Date of Award

5-2013

Document Type

Thesis

Degree Name

Master of Science (MS)

Legacy Department

Wildlife and Fisheries Biology

Advisor

Jodice, Patrick G. R.

Committee Member

Sanders, Felicia

Committee Member

Gerard, Patrick

Abstract

Little is known about the reproductive ecology of Wilson's Plover (Charadrius wilsonia). I conducted a study of nest site selection and nest success at a critical breeding area in South Carolina, USA. Data from other coastal nesting birds in the region suggest that a suite of environmental factors including flooding and predation may limit nest success in this region. To assess nest success rates of Wilson's Plovers in an area with limited human disturbance I monitored 72 nests during 2012 and 2013 on South Island and Sand Island located in Tom Yawkey Wildlife Center and Heritage Preserve. I measured environmental variables at the micro and macro-habitat scale to assess nest site selection and to determine the effect of habitat characteristics on daily survival rate (DSR) of nests.
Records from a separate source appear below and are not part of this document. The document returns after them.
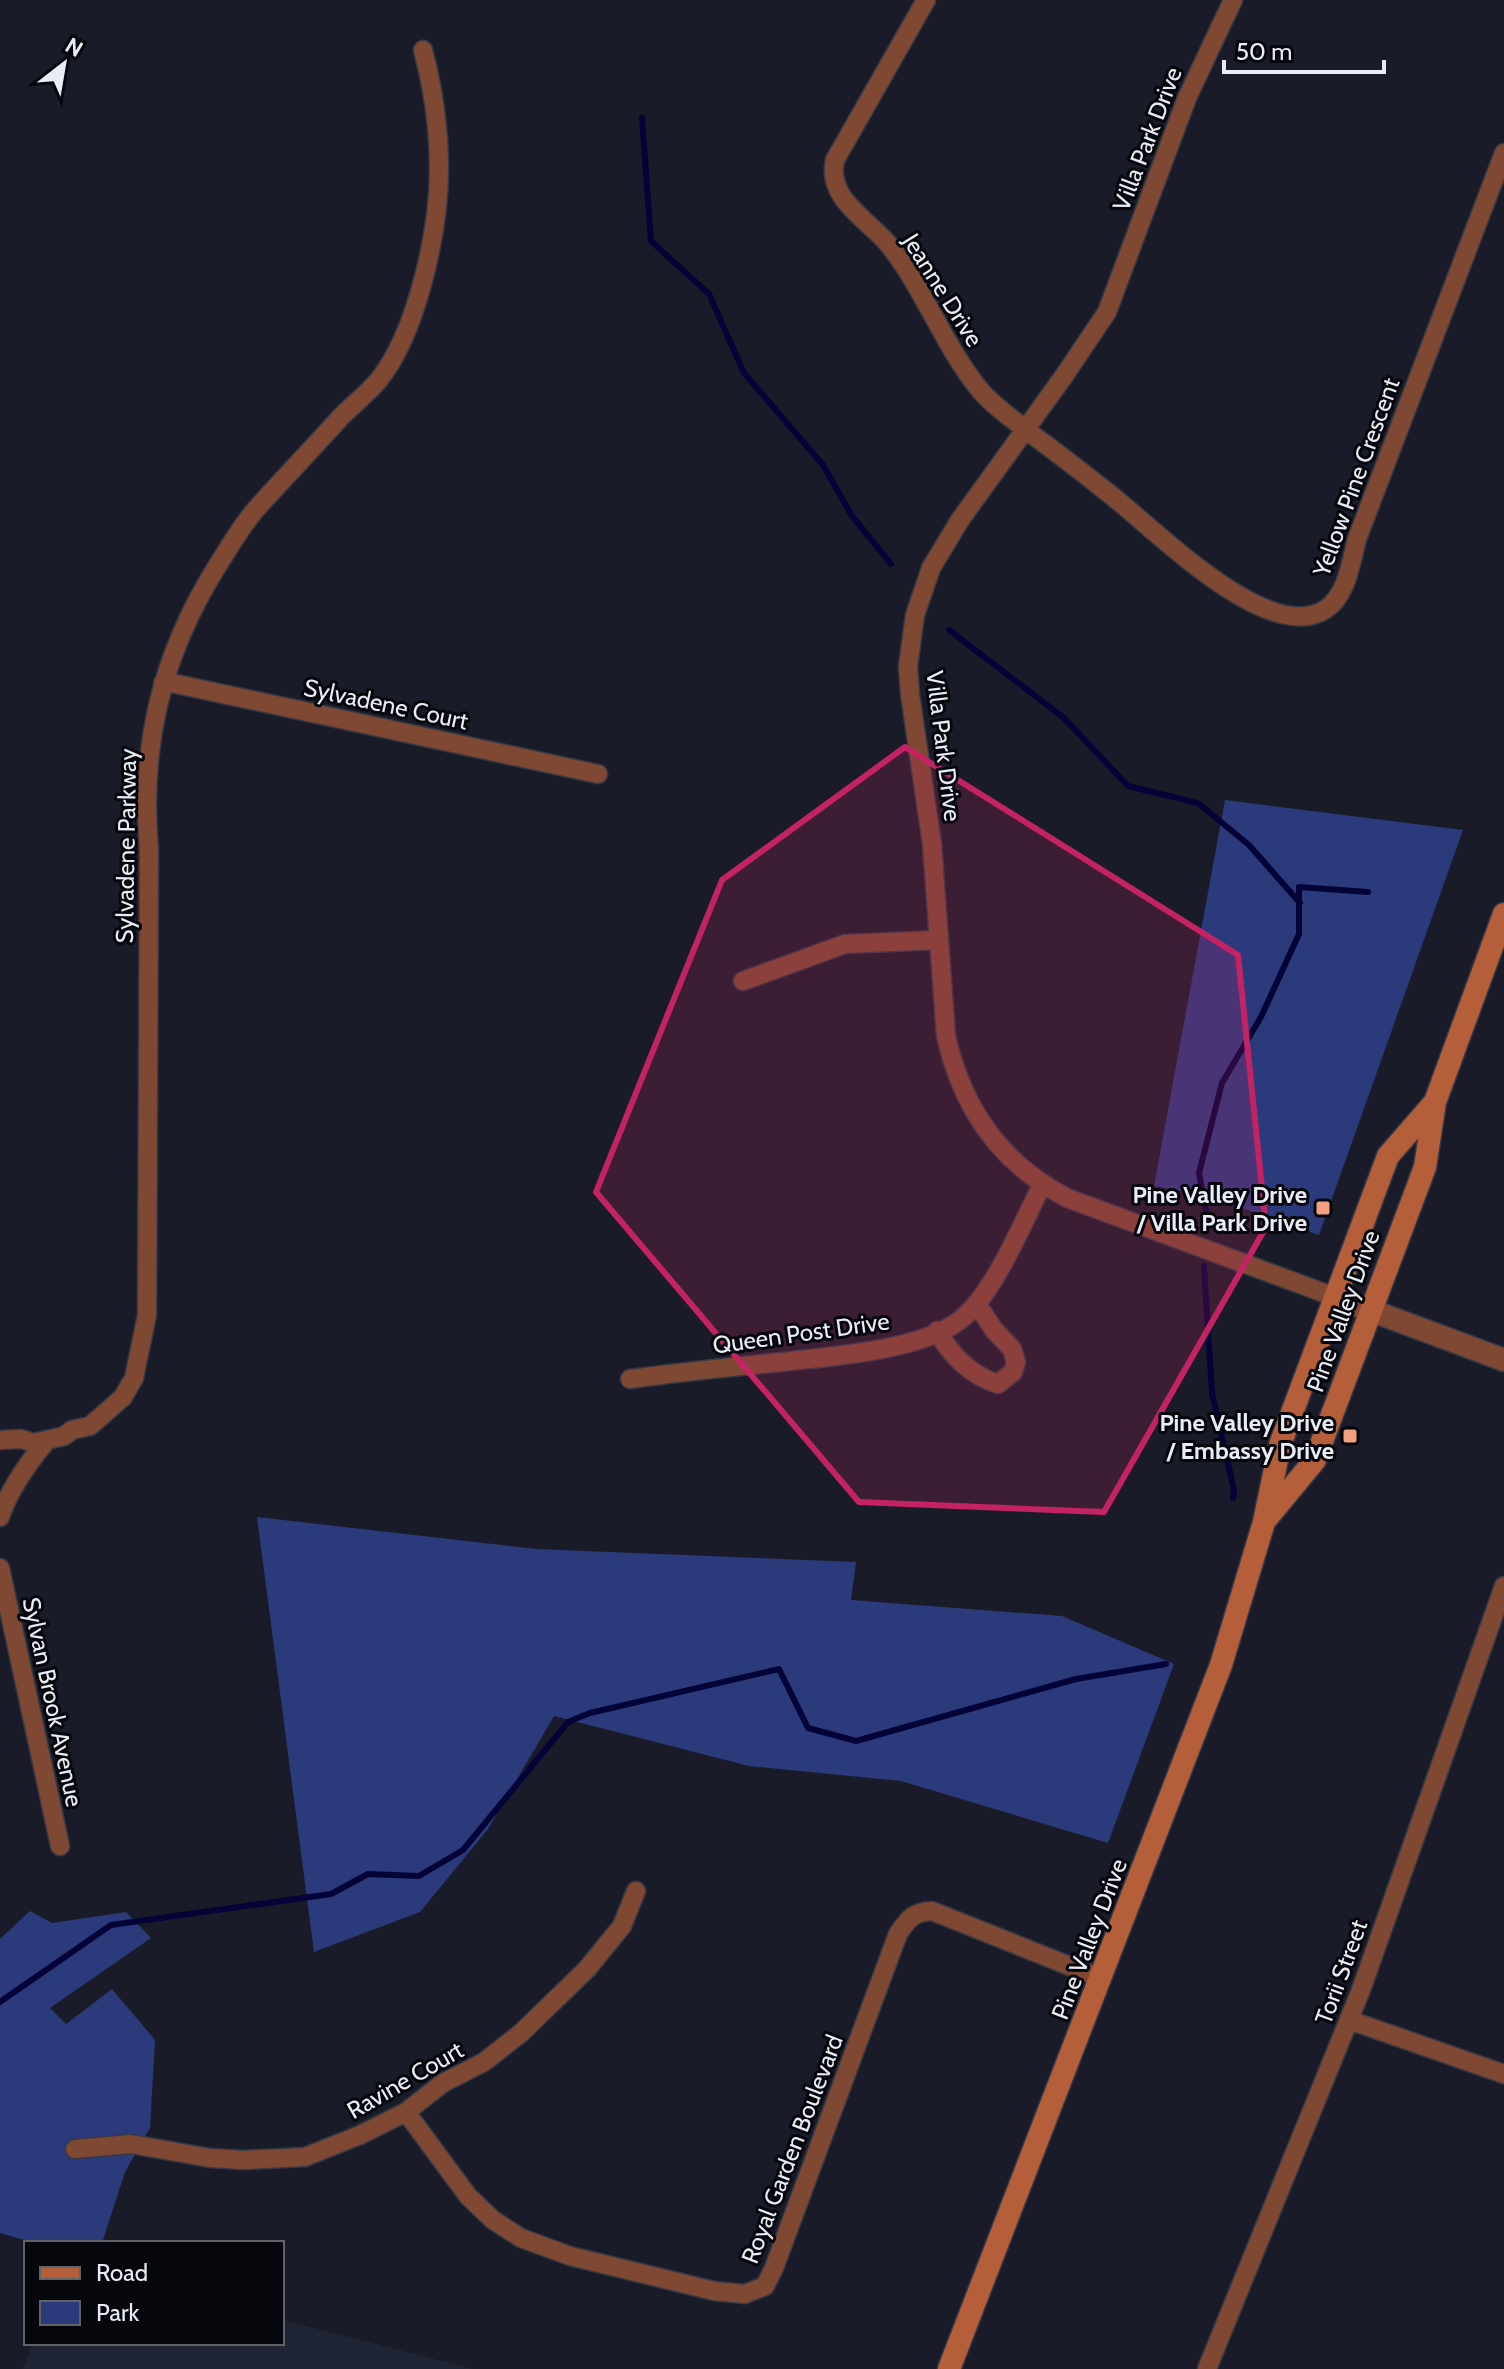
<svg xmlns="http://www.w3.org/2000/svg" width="1504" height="2369" font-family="Cabin,sans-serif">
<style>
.built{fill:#202536}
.green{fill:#2b3a7b}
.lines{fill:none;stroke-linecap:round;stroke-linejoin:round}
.stream{stroke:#040337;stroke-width:6}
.minor-casing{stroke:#363945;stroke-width:21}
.tertiary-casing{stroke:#363945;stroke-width:25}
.secondary-casing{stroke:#363945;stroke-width:25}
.minor{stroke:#7e4832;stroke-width:18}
.tertiary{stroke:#7e4832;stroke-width:22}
.secondary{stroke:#b55e3a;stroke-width:22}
.marked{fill:#c42363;fill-opacity:0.2;stroke:#c42363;stroke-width:6;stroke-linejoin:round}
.poi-dot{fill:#f2a080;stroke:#06070c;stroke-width:3}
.labels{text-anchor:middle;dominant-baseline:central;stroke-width:6;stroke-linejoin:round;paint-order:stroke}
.street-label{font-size:24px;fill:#e9ecf4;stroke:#06070c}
.poi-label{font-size:24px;font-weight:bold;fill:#e9ecf4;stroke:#06070c;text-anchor:end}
</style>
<rect width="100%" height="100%" fill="#191c28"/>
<path class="built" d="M 282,2320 L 473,2369 L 23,2369 L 33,2343 L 282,2343 Z"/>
<path class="green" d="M 1225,800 L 1463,830 L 1319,1235 L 1208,1196 L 1154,1186 Z
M 257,1517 L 536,1549 L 856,1562 L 851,1600 L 1062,1616 L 1174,1664 L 1108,1843 L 901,1781 L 749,1766 L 554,1716 L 488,1829 L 420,1912 L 314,1952 Z
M 30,1911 L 52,1923 L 126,1912 L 151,1938 L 50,2008 L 66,2024 L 112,1989 L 155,2040 L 150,2128 L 125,2172 L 102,2243 L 35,2243 L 0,2233 L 0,1939 Z"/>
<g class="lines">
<path class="stream" d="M 642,118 L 651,241 L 709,294 L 744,373 L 823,465 L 852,516 L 891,564
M 949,630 L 1064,718 L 1128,786 L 1198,803 L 1249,845 L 1300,903
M 1206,1230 L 1207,1217 L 1199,1173 L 1222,1083 L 1261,1017 L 1299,934 L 1299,887 L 1368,892
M 1204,1266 L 1212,1393 L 1234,1490 L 1233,1498
M 0,2002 L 111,1925 L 331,1894 L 368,1874 L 419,1876 L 463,1850 L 568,1722 L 590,1713 L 779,1669 L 808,1728 L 856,1741 L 1076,1679 L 1166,1664"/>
<g class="minor-casing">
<path id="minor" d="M 926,0 L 835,160 C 826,199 868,219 890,246 C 925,291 944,346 980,390 C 994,407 1013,419 1030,433 C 1056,452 1082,472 1107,492 C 1150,524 1268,648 1326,609 C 1347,595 1351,562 1357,539 L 1504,153
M 1233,0 L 1187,98 L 1107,312 L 1064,376 L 960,520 L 931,568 L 915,615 L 908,666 L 910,694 L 932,844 L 946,1036 C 962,1108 1001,1164 1067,1198 L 1335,1297
M 163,683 L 167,682 L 598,774
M 743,981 L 845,944 L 938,940
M 937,1331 C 952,1356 970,1375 998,1384 L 1013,1372 L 1016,1362 L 1012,1349 L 994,1330 L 977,1304
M 630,1379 C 681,1372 731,1367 782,1362 C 831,1356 920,1351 960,1320 C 994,1294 1022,1224 1042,1185
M 0,1440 L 21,1439 L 34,1443 L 64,1436 L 72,1430 L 90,1426 L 105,1413 L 123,1397 L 134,1378 L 147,1315 L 149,850 C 140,746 161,657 216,568 C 229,548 241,526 257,508 C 284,478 312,449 339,419 C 351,406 366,395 378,381 C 417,333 439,231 439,169 C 439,130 433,88 423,50
M 0,1517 C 9,1489 28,1463 47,1440
M 0,1568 L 60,1846
M 1349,2020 L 1504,2074
M 406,2112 L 468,2196 L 493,2220 L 521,2238 L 570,2256 L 714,2291 L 745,2294 L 765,2286 L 774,2268 L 898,1934 C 908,1919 913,1912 932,1911 L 1102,1979
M 75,2149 L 131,2144 L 210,2158 L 243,2160 L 305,2157 L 360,2135 L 406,2112 L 443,2083 L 484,2062 L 521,2033 L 587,1969 L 622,1926 L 636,1891
M 1207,2369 L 1361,1990 L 1504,1586"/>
</g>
<g class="tertiary-casing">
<path id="tertiary" d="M 1335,1297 L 1504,1360"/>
</g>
<g class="secondary-casing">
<path id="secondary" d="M 1267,1518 L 1315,1460 L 1425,1167 L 1435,1102 L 1504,914
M 949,2369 L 1221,1665 L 1264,1522 L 1280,1445 L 1388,1156 L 1435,1102"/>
</g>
<use href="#minor" class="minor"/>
<use href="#tertiary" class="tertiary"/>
<use href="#secondary" class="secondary"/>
</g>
<path class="marked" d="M 905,747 L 1238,955 L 1266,1227 L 1104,1512 L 859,1502 L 596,1192 L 722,880 Z"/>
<g class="poi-dot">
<rect x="1315" y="1200" width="16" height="16" rx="4"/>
<rect x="1342" y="1428" width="16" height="16" rx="4"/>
</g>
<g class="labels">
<g class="street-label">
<text transform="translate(1147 139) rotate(-69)">Villa Park Drive</text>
<text transform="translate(943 290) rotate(58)">Jeanne Drive</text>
<text transform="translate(1356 477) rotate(-70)">Yellow Pine Crescent</text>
<text transform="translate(386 704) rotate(12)">Sylvadene Court</text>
<text transform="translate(944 746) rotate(83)">Villa Park Drive</text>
<text transform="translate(126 846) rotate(-89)">Sylvadene Parkway</text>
<text transform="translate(1343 1311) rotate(-70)">Pine Valley Drive</text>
<text transform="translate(801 1333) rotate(-8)">Queen Post Drive</text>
<text transform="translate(53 1702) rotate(78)">Sylvan Brook Avenue</text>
<text transform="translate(1089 1939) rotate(-69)">Pine Valley Drive</text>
<text transform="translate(1341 1972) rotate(-70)">Torii Street</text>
<text transform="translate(405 2080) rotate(-30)">Ravine Court</text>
<text transform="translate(792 2149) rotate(-69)">Royal Garden Boulevard</text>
</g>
<g class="poi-label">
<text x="1307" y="1194">Pine Valley Drive<tspan x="1307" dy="28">/ Villa Park Drive</tspan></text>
<text x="1334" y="1422">Pine Valley Drive<tspan x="1334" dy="28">/ Embassy Drive</tspan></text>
</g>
</g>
<rect x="24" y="2241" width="260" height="104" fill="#06070c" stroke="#616369" stroke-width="2"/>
<rect x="40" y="2267" width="40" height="12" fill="#b55e3a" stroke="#616369" stroke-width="2"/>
<text x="96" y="2281" font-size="24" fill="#e9ecf4">Road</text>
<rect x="40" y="2301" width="40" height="24" fill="#2b3a7b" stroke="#616369" stroke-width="2"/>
<text x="96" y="2321" font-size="24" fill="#e9ecf4">Park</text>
<g transform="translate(64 64) rotate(31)" stroke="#06070c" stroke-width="6" paint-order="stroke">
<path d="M0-6L14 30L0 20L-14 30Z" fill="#e9ecf4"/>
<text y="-12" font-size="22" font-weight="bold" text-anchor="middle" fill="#e9ecf4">N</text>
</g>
<path d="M1224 60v12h160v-12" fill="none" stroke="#e9ecf4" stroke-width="4"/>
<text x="1236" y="60" font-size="24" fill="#e9ecf4" stroke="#06070c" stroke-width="6" paint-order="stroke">50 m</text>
</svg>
DSR ranged from 0.969 - 0.988 among both sites and years while the probability of nest survival ranged from 0.405 - 0.764. Daily survival rates were positively related to the density of items (e.g. shells, wood) within 1 m of the nest and negatively related to maximum tide height during the observation interval on South Island. The distance between the nest site and the nearest dune also was related to DSR of nests on South Island but the effect varied between years. Daily survival was higher in 2013 than 2012 on South Island. Survival was not significantly related to any habitat or environmental variables on Sand Island. Flooding, predation, abandonment, wind-blown sand, and a nesting sea turtle were the known causes of nest failure. More research is needed to determine the nest success rates across the region and to determine chick habitat requirements and survival rates.